Na última semana a APP-Sindicato divulgou a nota técnica “Avaliação da Pandemia de Covid-19 no Estado do Paraná, necessidade de manutenção de medidas até avanço da vacinação”. No documento pesquisadores do Inpa – Instituto Nacional de Pesquisas da Amazônia –, da UFMG – Universidade Federal de Minas Gerais –, Ufam – Universidade Federal do Amazonas–, UFSJ – Universidade Federal de São João del-Rei – e por uma pesquisadora aposentada do Instituto Butantã afirmam a necessidade de aplicação de medidas rigorosas de isolamento no Paraná. Um lockdown de 21 dias seguido de monitoramento contínuo, ao mesmo tempo em que a vacinação fosse acelerada, preveniria maior número de óbitos ao esmagar a curva de contaminações. Infelizmente, o governo estadual e a maioria dos prefeitos não seguem esse caminho. Ao optar por medidas como retomada de aulas presenciais nas redes municipais, particular e estadual, flexibilizar mais uma vez a abertura do comércio como foi para o final de semana do Dia das Mães e repetir o discurso negacionista preponderante no país, assumem o risco de apostar na morte e no surgimento de novas ondas e cepas do vírus aqui no estado.
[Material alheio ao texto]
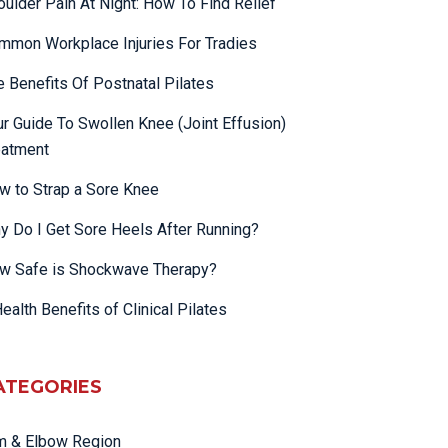
oulder Pain At Night: How To Find Relief
mmon Workplace Injuries For Tradies
e Benefits Of Postnatal Pilates
ur Guide To Swollen Knee (Joint Effusion)
eatment
w to Strap a Sore Knee
y Do I Get Sore Heels After Running?
w Safe is Shockwave Therapy?
ealth Benefits of Clinical Pilates
ATEGORIES
m & Elbow Region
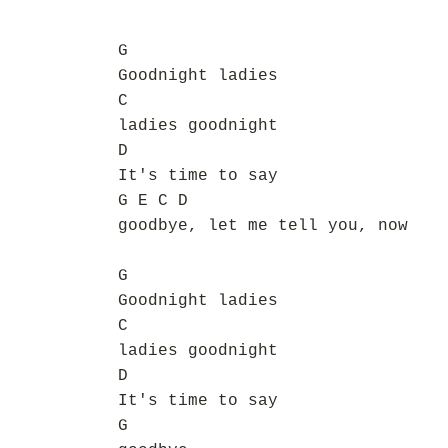
G
Goodnight ladies
C
ladies goodnight
D
It's time to say
G E C D
goodbye, let me tell you, now
G
Goodnight ladies
C
ladies goodnight
D
It's time to say
G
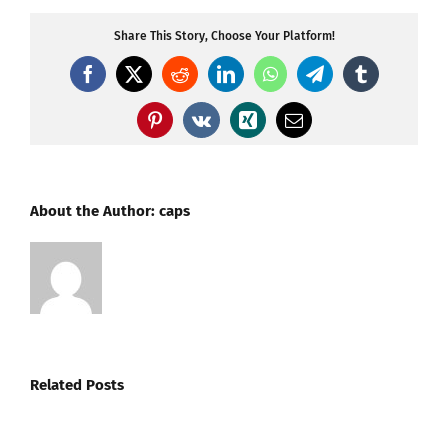
Share This Story, Choose Your Platform!
Facebook
X
Reddit
LinkedIn
WhatsApp
Telegram
Tumblr
Pinterest
Vk
Xing
Email
About the Author:
caps
Related Posts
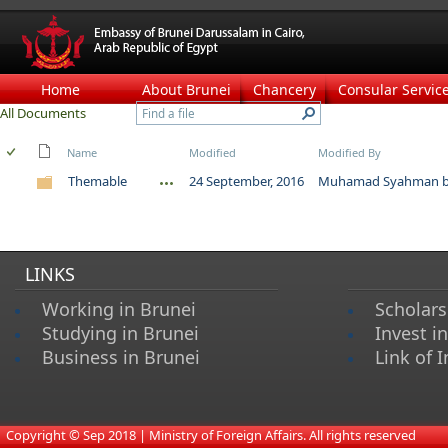
Home
About Brunei
Chancery
Consular Servic
All Documents
Name
Modified
Modified By
Themable
24 September, 2016
Muhamad Syahman bi
LINKS
Working in Brunei
Scholars
Studying in Brunei
Invest i
Business in Brunei
Link of I
​
Copyright © Sep 2018 | Ministry of Foreign Affairs. All rights reserved​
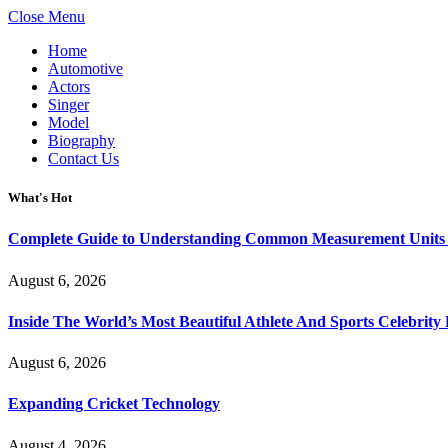
Close Menu
Home
Automotive
Actors
Singer
Model
Biography
Contact Us
What's Hot
Complete Guide to Understanding Common Measurement Units U
August 6, 2026
Inside The World’s Most Beautiful Athlete And Sports Celebri
August 6, 2026
Expanding Cricket Technology
August 4, 2026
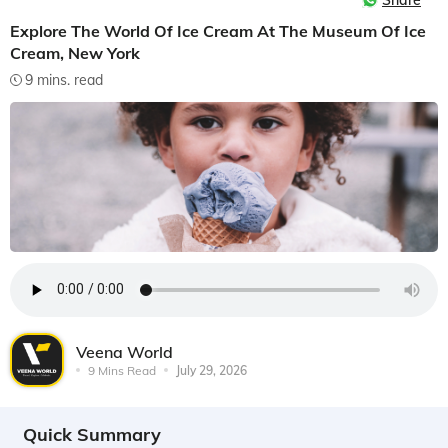
Share
Explore The World Of Ice Cream At The Museum Of Ice
Cream, New York
9 mins. read
Veena World
9 Mins Read
July 29, 2026
Quick Summary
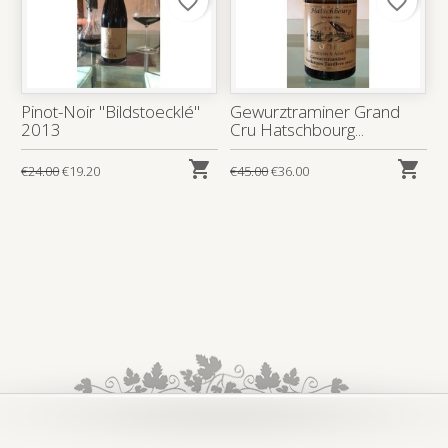
favorite_border
favorite_border
Pinot-Noir "Bildstoecklé"
Gewurztraminer Grand
2013
Cru Hatschbourg...


€24.00
€19.20
€45.00
€36.00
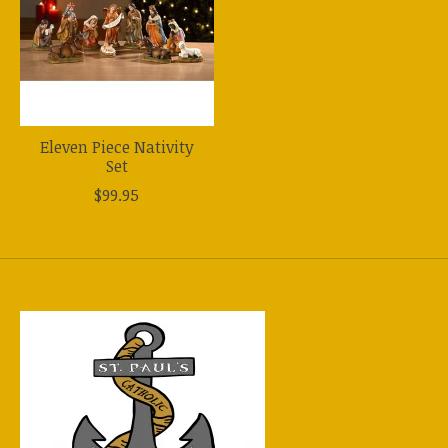
Eleven Piece Nativity
Set
$99.95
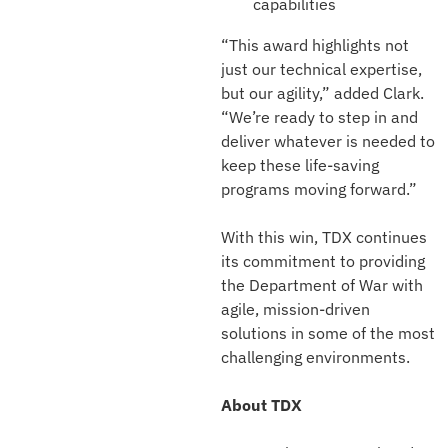
capabilities
“This award highlights not
just our technical expertise,
but our agility,” added Clark.
“We’re ready to step in and
deliver whatever is needed to
keep these life-saving
programs moving forward.”
With this win, TDX continues
its commitment to providing
the Department of War with
agile, mission-driven
solutions in some of the most
challenging environments.
About TDX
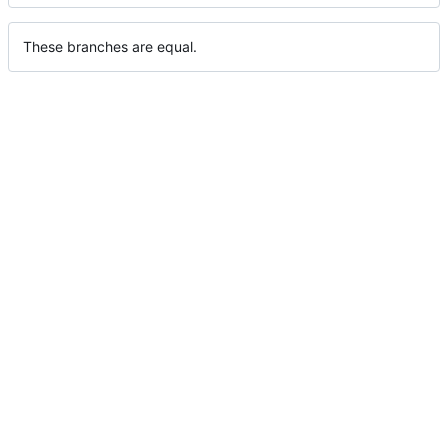
These branches are equal.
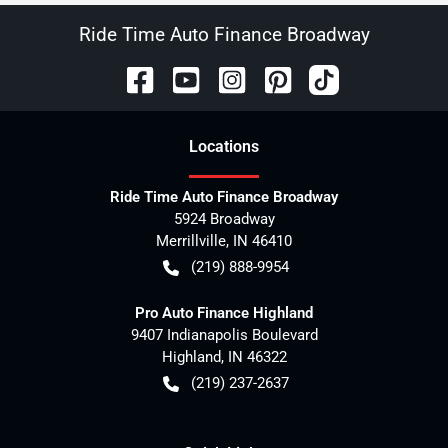
Ride Time Auto Finance Broadway
Location
s
Ride Time Auto Finance Broadway
5924 Broadway
Merrillville
,
IN
46410
(219) 888-9954
Pro Auto Finance Highland
9407 Indianapolis Boulevard
Highland
,
IN
46322
(219) 237-2637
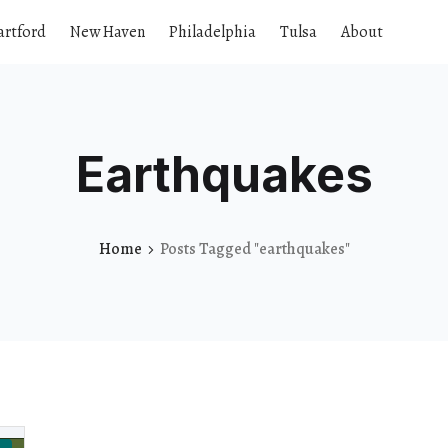
artford
New Haven
Philadelphia
Tulsa
About
Earthquakes
Home
Posts Tagged "earthquakes"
A APP-Sindicato, por representar trabalhadores/as que lidam com a ciência, o conhecimento e o processo de ensino-aprendizagem optou pela aposta na vida, desde o início da pandemia. Sabemos que a maioria do povo e dos professores/as, funcionários/as e estudantes deseja urgentemente voltar às escolas, como afirmou o próprio governador, mas numa pandemia não é o desejo que deve prevalecer, mas sim a ciência, para que vidas sejam preservadas.
No mesmo artigo acima citado, registrávamos o seguinte enunciado: “O que fazer com essas lideranças que não vêm cumprindo com seus papeis de proteger a vida do povo? Essa reflexão precisa ser feita. Não é possível imaginar que fiquem impunes diante de tantas perdas desnecessárias. Pensar num tribunal popular para o julgamento público desse povo pode ser uma alternativa”. Essa reflexão continua necessária. O que fará o Poder Legislativo nas esferas municipal, estadual e federal? Vai exercer seu papel constitucional de fiscalizador do Poder Executivo? O Sistema Judiciário continuará abrindo as portas ao negacionismo? A imprensa, que todo dia divulga o número de mortos, continuará festejando a retomada de atividades escolares que resultam em surtos de contaminações? Ficará a pandemia brasileira e paranaense como mais um capítulo da impunidade dos poderosos? A resposta é uma só. Nos mobilizamos e superamos a apatia ou entraremos num período de anomia e aprofundamento da exploração do sangue do povo. Lutar é preciso. Viver também é preciso!
*Hermes Silva Leão, pedagogo e professor de Educação Física da Rede Estadual do Paraná e presidente da APP-Sindicato / Coluna Brasil de Fato – Paraná.